Cite specific evidence in your cost/benefit analysis from quality sources (professional/academic journals preferred).
- http://ieeexplore.ieee.org/xpls/abs_all.jsp?arnumber=1013839
- http://ieeexplore.ieee.org/xpls/abs_all.jsp?arnumber=1588836
- http://portal.acm.org/citation.cfm?id=322796.322806
- http://portal.acm.org/citation.cfm?id=581370
- http://portal.acm.org/citation.cfm?id=986664
"Best Practices" Research
Policies
Password Length
Character Restriction
Password Change Frequency
Policies for major corporations usually require that employees change their password after a certain period of time. Typically, this time frame may be from 90 days to 6 months. The requirement to change your password at certain time intervals limits the amount of time a hacker has to break your current password. In addition, if a hacker has retrieved your password, they only have a limited amount of time to access it before your password is changed. The later reason can be considered quite useless as it only takes a hacker minutes or, at the most, hours to retrieve the information they are looking for.
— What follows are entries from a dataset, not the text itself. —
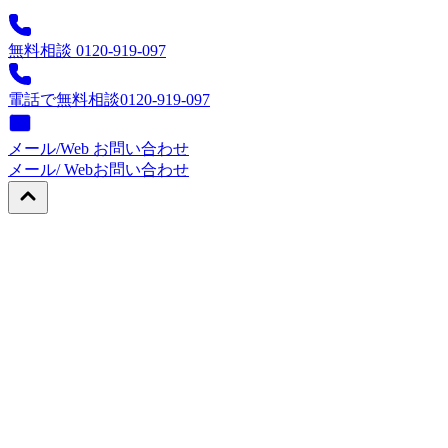
無料相談 0120-919-097
電話で無料相談
0120-919-097
メール/Web お問い合わせ
メール/ Web
お問い合わせ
A major downside to the policy of requiring changing a password after a certain amount of time is the fact that most users will simply change it to the old address anyway, thus nullifying any benefit that could be gained from changing you password frequently. There are few studies on whether changing your password after a certain amount of time has actually increased security. Also, employees do not want to waste time changing their password frequently and must be reminded. This requires unnecessary resources devoted to a practice that the user probably won't follow anyhow.
There was no easily available evidence that any benefit has been gained from adopting this policy.
Password History Restriction
Some companies have begun to adopt what are called password history restrictions. With this policy, when a user is required to change their password after a certain amount of time; they are constricted from using a certain number of previous passwords. Typically, this may range from just one previous password, all the way to five. The goal of this policy is to prevent the use of the same password over and over that hackers have been trying to brute force hack. If a user is required to change their password over time intervals, there is no incentive for security improvements if the user just keeps putting down the same password.
A major downfall of this policy is that the more previous passwords the user can not use, the more inclined the user is to simply write that password down. Trying to remember what one to five passwords a user used for even just one account is overly tedious to the user and waste company resources for the user to keep track of making and remembering an updated password.
There are no easily available research to prove that there are any real security benefits from adopting this policy. In addition, there is also no research to prove how much users will write down passwords and to what password history restriction limit would drive them to write down passwords.